Allow silence when someone is in pain; don’t rush to fill it.
Morris emphasizes that with traumatized or grieving people, the urge to kill silence can shut them down; leaving space lets them choose when and how to continue, often revealing more than direct questions.
Individual stories make mass suffering emotionally real and actionable.
They discuss how readers can’t relate to “six million dead” but can deeply connect to one person’s story, citing research on donations dropping as more victims are added and metaphors like six million paper clips versus a single one that “matters.”
WORDS WORTH SAVING
5 quotesIf you're talking, you're actually not learning anything; you're just repeating something you already know.
— Heather Morris (paraphrasing the Dalai Lama)
The only way they could honor all of those people who did not survive was to have the best life they could.

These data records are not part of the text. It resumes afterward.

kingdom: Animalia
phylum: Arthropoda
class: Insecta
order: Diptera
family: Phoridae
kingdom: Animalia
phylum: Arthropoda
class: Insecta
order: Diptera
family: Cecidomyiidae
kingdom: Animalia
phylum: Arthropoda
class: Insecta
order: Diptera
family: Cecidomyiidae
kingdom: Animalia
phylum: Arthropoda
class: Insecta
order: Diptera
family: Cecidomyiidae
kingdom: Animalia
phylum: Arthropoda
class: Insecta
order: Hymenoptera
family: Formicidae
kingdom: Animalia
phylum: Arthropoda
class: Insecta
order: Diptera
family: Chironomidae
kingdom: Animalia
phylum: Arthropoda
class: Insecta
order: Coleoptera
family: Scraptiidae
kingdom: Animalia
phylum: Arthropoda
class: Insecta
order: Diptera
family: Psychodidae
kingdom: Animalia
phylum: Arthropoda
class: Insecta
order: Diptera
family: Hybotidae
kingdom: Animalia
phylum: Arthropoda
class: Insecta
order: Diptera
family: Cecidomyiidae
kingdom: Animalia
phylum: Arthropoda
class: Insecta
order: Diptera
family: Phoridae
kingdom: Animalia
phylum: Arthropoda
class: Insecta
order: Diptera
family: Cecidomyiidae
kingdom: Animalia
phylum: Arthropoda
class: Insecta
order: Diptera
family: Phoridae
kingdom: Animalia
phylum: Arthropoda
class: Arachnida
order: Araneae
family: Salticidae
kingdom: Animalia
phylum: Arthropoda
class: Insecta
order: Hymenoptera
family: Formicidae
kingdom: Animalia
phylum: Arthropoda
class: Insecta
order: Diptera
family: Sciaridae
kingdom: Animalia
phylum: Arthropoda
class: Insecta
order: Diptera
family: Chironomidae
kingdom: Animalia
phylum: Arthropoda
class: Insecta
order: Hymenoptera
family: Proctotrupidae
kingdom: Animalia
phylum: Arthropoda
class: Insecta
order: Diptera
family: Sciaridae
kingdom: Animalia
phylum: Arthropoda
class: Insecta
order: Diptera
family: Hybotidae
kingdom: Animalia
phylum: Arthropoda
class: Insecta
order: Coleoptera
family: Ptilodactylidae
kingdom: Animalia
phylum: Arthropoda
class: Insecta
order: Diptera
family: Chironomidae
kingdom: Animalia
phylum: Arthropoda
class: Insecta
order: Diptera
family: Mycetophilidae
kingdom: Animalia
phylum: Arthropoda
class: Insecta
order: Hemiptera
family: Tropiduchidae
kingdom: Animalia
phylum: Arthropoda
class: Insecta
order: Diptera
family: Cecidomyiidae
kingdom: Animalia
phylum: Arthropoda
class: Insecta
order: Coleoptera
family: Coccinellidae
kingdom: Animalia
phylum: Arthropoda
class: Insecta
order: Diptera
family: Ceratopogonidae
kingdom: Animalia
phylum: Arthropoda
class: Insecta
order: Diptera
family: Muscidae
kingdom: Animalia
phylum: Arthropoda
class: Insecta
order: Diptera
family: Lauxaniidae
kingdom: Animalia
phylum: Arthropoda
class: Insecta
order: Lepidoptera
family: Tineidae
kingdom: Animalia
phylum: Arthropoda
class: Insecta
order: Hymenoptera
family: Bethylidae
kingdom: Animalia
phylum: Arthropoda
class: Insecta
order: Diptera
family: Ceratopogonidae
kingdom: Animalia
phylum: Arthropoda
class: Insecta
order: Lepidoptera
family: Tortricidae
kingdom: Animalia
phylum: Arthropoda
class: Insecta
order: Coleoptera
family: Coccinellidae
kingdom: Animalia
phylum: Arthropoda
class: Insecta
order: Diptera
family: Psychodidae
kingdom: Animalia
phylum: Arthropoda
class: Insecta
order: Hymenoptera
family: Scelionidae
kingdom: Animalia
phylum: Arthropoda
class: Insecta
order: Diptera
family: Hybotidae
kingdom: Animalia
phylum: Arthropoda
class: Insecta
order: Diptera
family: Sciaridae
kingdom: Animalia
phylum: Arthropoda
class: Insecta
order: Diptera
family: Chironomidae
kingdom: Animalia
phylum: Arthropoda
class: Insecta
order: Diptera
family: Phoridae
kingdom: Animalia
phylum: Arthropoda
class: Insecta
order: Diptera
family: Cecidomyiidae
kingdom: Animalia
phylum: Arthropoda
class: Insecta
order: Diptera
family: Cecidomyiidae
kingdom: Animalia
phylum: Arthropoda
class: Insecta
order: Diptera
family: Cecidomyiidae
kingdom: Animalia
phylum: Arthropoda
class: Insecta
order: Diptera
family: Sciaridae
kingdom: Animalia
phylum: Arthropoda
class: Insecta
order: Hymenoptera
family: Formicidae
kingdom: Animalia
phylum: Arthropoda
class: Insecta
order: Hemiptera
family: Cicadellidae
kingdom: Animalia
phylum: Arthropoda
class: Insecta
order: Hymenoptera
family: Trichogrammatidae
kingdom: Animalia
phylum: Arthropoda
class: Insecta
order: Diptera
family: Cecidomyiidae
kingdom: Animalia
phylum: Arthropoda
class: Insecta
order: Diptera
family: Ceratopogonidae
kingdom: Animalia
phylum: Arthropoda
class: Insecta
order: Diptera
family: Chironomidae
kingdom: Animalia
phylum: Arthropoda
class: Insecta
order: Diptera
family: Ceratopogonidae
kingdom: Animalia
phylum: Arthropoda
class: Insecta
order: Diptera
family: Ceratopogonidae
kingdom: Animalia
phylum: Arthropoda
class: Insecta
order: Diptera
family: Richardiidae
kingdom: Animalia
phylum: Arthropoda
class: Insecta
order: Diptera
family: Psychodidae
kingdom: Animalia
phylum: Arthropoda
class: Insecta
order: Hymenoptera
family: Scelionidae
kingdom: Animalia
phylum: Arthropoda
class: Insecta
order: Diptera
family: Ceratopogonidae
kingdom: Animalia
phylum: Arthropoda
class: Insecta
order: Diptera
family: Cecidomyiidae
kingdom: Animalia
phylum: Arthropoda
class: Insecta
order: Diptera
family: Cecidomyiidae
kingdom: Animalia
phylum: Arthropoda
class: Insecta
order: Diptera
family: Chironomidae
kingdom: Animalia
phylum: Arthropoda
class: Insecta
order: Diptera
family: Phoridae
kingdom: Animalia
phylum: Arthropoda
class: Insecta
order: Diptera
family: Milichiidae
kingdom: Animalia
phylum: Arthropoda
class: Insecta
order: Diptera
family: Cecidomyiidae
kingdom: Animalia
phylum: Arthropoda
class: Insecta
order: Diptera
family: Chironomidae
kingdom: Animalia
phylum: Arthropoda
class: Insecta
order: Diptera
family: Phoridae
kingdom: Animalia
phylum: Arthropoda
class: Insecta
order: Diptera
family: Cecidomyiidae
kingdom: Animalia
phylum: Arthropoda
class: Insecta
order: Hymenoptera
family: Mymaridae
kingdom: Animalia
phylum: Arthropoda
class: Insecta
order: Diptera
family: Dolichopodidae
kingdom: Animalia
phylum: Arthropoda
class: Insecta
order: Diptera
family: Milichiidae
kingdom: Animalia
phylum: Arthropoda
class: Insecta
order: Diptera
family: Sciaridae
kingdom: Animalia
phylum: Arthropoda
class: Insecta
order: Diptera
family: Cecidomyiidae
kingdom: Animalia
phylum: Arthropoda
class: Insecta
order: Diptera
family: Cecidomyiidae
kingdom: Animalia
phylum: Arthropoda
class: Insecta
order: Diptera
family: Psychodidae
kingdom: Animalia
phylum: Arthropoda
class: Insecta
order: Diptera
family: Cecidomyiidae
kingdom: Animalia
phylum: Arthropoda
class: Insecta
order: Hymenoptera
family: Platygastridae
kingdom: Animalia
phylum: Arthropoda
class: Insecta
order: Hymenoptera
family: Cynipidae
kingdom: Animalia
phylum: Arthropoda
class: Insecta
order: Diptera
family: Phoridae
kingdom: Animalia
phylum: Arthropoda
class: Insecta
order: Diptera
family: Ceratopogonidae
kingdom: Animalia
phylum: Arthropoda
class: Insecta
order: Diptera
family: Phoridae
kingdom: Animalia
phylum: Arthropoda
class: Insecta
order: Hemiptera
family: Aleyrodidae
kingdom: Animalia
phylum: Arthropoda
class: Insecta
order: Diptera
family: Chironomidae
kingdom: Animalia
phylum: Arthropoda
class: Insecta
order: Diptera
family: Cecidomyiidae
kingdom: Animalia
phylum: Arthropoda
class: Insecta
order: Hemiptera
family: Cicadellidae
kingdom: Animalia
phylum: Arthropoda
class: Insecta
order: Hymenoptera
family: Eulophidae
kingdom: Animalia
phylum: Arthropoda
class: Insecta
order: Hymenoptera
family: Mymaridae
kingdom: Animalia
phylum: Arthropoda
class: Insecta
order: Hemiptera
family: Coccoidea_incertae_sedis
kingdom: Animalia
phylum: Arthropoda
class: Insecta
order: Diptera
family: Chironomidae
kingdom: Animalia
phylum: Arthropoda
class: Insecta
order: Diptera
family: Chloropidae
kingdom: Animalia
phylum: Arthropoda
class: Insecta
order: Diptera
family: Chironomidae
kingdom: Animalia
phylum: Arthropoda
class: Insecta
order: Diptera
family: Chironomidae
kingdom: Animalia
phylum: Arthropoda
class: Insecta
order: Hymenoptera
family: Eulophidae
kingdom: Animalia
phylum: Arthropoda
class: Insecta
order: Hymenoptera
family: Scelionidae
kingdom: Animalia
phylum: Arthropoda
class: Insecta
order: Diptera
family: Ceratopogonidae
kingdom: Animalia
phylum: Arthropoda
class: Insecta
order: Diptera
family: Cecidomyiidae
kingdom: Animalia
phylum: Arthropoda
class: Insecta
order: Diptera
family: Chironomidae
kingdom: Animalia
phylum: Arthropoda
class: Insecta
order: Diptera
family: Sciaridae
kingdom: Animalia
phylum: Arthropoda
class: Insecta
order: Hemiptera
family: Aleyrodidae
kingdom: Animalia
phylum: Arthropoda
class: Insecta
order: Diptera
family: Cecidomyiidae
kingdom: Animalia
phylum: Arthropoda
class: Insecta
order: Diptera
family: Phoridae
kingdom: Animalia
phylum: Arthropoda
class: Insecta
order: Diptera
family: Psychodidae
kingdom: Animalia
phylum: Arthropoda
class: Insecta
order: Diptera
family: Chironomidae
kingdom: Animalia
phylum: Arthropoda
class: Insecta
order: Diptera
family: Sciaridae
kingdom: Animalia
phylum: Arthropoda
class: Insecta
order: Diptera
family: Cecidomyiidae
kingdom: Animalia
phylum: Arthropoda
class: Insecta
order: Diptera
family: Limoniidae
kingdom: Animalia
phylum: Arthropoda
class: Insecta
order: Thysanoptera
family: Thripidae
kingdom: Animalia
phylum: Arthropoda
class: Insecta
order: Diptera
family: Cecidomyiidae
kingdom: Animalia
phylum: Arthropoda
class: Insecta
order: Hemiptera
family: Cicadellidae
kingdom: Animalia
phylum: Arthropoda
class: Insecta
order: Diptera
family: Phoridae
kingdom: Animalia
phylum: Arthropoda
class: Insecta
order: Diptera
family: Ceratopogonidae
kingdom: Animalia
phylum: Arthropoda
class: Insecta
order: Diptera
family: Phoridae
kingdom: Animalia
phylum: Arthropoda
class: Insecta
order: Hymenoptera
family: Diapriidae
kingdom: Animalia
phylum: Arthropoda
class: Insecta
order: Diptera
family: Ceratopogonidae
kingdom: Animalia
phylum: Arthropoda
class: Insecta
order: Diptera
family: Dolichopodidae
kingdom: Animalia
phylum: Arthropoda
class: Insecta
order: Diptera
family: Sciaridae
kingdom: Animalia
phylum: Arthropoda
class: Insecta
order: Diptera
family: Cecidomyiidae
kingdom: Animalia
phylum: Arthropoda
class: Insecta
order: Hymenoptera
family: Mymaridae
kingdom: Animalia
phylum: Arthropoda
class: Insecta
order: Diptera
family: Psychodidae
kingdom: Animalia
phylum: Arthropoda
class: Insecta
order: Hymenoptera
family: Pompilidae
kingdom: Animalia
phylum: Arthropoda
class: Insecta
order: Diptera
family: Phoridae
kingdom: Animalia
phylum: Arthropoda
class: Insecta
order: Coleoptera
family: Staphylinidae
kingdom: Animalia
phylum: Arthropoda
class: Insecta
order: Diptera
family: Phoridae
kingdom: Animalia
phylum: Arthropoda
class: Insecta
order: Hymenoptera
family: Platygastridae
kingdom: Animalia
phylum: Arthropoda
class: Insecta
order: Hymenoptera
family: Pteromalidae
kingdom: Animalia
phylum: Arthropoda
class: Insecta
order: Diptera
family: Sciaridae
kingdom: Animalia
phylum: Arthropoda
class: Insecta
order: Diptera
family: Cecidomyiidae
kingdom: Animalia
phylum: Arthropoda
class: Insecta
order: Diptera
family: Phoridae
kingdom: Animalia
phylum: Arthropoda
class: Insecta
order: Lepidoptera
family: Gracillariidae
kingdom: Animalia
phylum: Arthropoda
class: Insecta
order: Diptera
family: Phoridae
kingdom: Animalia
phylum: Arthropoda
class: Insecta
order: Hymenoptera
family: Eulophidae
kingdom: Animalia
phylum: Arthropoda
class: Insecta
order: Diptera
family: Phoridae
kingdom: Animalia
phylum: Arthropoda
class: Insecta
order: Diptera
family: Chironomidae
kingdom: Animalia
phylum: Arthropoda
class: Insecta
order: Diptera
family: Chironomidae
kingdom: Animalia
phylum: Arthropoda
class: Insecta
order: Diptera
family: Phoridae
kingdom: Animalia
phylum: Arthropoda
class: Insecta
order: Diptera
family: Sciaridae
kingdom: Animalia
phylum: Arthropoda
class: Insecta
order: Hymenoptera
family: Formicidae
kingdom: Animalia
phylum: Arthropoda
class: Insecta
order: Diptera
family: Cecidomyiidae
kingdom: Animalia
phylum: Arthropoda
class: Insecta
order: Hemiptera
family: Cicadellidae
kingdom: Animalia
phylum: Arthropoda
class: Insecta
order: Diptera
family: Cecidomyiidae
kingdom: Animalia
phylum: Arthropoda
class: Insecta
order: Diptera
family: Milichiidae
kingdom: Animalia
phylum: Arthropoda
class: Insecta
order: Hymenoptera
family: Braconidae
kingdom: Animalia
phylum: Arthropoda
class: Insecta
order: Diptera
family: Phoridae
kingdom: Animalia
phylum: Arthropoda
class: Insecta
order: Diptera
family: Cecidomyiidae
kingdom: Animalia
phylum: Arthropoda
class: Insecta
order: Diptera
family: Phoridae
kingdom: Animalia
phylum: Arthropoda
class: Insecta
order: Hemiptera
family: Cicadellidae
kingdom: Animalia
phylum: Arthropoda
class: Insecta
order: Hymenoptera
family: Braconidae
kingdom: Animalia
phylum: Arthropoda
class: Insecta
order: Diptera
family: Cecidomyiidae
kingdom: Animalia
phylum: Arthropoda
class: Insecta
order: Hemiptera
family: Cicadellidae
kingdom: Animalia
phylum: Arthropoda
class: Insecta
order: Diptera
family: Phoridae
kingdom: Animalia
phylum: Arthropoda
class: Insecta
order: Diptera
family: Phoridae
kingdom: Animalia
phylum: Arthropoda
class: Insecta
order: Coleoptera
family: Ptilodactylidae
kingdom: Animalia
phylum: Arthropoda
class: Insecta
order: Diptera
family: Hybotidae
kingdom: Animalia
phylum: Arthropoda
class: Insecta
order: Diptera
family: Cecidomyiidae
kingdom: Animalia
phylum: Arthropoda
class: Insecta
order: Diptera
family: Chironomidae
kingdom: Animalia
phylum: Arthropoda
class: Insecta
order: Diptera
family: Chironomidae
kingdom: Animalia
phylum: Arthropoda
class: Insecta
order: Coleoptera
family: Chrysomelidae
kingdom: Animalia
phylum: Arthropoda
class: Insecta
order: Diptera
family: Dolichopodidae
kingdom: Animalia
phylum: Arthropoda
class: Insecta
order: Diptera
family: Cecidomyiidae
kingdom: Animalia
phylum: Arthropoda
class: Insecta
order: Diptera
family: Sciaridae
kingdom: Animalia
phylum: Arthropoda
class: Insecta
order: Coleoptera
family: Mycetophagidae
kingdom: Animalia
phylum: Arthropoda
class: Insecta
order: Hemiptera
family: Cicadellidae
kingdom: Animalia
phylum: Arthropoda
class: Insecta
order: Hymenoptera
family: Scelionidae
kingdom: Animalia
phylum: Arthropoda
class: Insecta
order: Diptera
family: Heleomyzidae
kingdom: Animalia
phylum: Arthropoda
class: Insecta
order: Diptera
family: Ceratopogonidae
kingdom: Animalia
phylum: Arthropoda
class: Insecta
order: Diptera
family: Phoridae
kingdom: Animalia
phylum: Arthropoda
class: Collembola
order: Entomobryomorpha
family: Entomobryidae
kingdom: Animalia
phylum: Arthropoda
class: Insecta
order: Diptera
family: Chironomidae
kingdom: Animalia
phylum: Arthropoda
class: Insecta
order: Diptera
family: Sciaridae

— Heather Morris (on Lale and Gita’s marriage vow after Auschwitz)
Listen to your elders' advice, not because they are right, but because they have more experience of being wrong.
— Heather Morris (quoting from Stories of Hope)
That’s the only one that matters.
— Heather Morris (recounting a man holding a single paper clip out of six million to symbolize one Holocaust victim)
It’s never too late to start listening.